In both cases, nationality was a question put to a jury from the location of the claimed birth, but while I have not found the conclusion of the Marcyell case, Richard Whele certainly managed to secure confirmation that he was English, and was able to produce documentation under the privy seal to this effect. He won his case and recovered £48 6s 8d.

The real story behind such characters and events remains murky. It may have been entirely made up in an attempt to discredit a reasonably prominent individual, but I am very interested in the possibility of there having been confusion, away from the border, over who was and who was not a Scot. It appears in other Year Book and plea roll cases, and is well worth further consideration – one of my ‘back-burner’ projects.

GCS 2/3/2014

 

 

‘But he’s Scottish’: an allegiance-based defence in the reign of Edward IV

DRAFT – PLEASE DO NOT USE WITHOUT PERMISSION

With the Scots independence vote on the horizon and Linda Colley’s interesting series about ‘union and disunion’  on the radio, it is not surprising that a case with a Scots flavour caught my attention in today’s trawl through the plea rolls.

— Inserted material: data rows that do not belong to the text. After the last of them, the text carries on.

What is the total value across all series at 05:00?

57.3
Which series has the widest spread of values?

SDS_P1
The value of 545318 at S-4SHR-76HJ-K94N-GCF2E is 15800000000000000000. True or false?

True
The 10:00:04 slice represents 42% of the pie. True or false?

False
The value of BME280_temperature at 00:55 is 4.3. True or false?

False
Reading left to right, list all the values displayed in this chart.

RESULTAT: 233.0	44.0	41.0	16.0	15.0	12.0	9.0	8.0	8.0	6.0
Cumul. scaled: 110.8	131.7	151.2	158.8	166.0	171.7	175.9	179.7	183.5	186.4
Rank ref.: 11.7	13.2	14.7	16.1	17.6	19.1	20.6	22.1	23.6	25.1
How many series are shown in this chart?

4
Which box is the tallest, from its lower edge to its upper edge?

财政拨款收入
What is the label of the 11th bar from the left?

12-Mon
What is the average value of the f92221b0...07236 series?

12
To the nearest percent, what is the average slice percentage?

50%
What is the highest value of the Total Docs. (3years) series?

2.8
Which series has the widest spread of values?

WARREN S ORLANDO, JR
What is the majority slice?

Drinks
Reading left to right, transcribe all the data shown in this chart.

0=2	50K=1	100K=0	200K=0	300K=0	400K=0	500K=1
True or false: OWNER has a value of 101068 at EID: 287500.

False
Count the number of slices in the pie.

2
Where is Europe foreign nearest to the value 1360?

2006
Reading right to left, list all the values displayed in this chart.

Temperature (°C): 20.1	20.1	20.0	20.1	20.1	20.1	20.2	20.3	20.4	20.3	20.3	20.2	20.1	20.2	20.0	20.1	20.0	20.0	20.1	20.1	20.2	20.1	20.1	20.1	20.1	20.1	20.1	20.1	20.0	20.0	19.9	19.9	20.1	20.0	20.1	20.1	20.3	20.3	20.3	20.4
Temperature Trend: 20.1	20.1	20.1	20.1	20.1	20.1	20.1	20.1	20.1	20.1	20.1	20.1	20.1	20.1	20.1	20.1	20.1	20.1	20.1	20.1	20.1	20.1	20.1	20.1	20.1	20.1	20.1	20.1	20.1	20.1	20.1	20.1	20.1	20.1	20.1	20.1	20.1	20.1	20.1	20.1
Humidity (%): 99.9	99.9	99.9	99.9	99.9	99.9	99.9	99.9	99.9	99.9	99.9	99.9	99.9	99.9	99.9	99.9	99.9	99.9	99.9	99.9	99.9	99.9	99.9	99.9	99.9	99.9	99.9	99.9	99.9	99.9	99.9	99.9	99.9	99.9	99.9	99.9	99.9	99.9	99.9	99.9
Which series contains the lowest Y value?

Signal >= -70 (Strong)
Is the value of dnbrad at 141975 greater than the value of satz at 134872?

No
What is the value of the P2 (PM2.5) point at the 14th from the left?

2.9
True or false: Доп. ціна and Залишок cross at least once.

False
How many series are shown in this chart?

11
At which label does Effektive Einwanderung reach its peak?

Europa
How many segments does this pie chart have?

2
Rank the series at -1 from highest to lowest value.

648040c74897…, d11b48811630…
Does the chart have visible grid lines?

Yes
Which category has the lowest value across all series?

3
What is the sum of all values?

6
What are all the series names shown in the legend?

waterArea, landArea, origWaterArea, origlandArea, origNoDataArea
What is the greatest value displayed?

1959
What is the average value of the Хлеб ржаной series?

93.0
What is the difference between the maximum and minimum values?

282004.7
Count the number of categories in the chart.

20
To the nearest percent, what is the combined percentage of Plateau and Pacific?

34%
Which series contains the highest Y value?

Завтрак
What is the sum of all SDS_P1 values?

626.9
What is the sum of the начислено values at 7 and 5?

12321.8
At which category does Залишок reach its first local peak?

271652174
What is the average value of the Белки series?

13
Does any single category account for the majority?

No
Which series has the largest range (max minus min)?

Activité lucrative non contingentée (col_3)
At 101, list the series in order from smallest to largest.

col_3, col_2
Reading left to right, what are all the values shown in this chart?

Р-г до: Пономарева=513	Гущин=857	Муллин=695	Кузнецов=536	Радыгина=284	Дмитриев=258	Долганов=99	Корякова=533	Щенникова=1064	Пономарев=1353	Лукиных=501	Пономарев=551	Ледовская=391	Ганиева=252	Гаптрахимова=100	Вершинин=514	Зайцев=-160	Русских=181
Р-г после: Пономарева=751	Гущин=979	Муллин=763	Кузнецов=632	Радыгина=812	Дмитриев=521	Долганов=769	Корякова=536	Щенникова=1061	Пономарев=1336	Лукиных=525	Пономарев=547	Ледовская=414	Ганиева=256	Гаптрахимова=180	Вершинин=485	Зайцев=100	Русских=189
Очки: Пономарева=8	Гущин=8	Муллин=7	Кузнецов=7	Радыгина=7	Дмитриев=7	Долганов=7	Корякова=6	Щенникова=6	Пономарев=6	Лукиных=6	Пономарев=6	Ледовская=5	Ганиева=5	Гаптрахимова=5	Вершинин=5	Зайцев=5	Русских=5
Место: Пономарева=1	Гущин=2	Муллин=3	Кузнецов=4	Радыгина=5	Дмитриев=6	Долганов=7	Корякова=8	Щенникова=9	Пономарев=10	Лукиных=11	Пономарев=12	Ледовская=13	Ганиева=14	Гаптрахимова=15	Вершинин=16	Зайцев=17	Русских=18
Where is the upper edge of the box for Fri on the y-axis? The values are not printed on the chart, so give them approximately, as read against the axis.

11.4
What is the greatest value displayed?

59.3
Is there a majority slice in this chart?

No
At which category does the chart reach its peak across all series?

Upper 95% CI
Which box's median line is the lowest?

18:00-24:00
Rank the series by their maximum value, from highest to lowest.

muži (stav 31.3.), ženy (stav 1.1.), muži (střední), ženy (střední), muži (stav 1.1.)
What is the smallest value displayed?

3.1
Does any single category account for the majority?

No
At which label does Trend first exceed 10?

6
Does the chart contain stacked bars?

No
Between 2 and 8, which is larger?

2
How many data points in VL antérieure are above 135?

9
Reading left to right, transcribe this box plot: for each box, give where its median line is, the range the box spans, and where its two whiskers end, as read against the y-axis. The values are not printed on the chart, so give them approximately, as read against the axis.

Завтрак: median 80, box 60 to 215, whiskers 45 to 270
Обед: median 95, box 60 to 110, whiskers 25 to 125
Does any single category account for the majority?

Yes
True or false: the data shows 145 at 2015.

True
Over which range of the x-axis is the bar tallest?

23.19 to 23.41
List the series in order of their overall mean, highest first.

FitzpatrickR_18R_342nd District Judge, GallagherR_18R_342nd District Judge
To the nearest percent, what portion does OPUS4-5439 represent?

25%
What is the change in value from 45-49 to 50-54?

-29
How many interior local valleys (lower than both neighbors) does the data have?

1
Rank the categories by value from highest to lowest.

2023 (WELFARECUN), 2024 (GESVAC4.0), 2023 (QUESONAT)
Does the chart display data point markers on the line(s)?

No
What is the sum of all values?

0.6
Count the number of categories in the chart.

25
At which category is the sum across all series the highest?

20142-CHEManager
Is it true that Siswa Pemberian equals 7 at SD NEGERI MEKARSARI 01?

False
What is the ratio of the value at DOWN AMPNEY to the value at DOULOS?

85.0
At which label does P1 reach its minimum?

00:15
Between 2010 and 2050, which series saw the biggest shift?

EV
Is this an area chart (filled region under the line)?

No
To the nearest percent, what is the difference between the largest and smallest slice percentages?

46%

The case appears in the roll of the Common Pleas for Michaelmas term 1482, CP 40/882 m. 410d, AALT image 1970. It is a Lincolnshire case, brought by John Marcyell of Girsby against Thomas Hannfert and others, alleging trespass, removal of cattle and threats to John,  interrupting his business.

Thomas and his colleagues pleaded that they did not need to answer John, because he was an alien, in Scotland, in the allegiance of the king of Scots, the king’s enemy, and had entered England without safe conduct.

John argued, however, that he was not an alien, but a native of England, in King Edward’s allegiance, born at Black Heddon  in the parish of Stanford[ham], co. Northumberland.

The question of whether John was or was not from Northumberland was to be inquired of in that county.

Accusations of being a Scot are certainly not undocumented in this period – see CJ Neville’s work. Whether there was a trespass, and, if there was, whether it was connected to John’s supposed nationality and allegiance cannot, of course, now be known. Maybe this was a complete fiction, to delay or derail the case, but could it be that  there was confusion over who was a Scot. Other cases in the Year Books and Plea Rolls suggest confusion over the origins of ‘foreigners’ of one sort another.